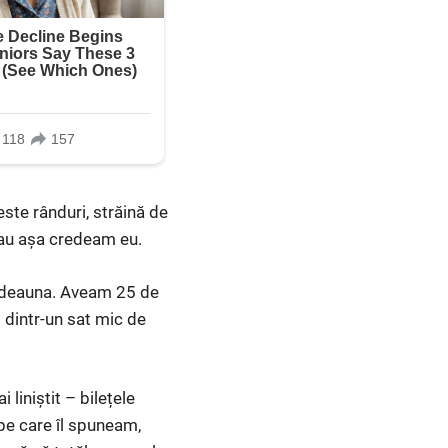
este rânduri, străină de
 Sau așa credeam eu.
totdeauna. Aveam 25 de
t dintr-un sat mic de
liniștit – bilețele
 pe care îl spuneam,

-*-*-

_THE PROBLEM_: Pull every line of text from the data above, keeping each one unchanged, and leave the pictures out of your answer.

_RESULT FOR THIS EXERCISE_:
este rânduri, străină de
 Sau așa credeam eu.
totdeauna. Aveam 25 de
t dintr-un sat mic de
liniștit – bilețele
 pe care îl spuneam,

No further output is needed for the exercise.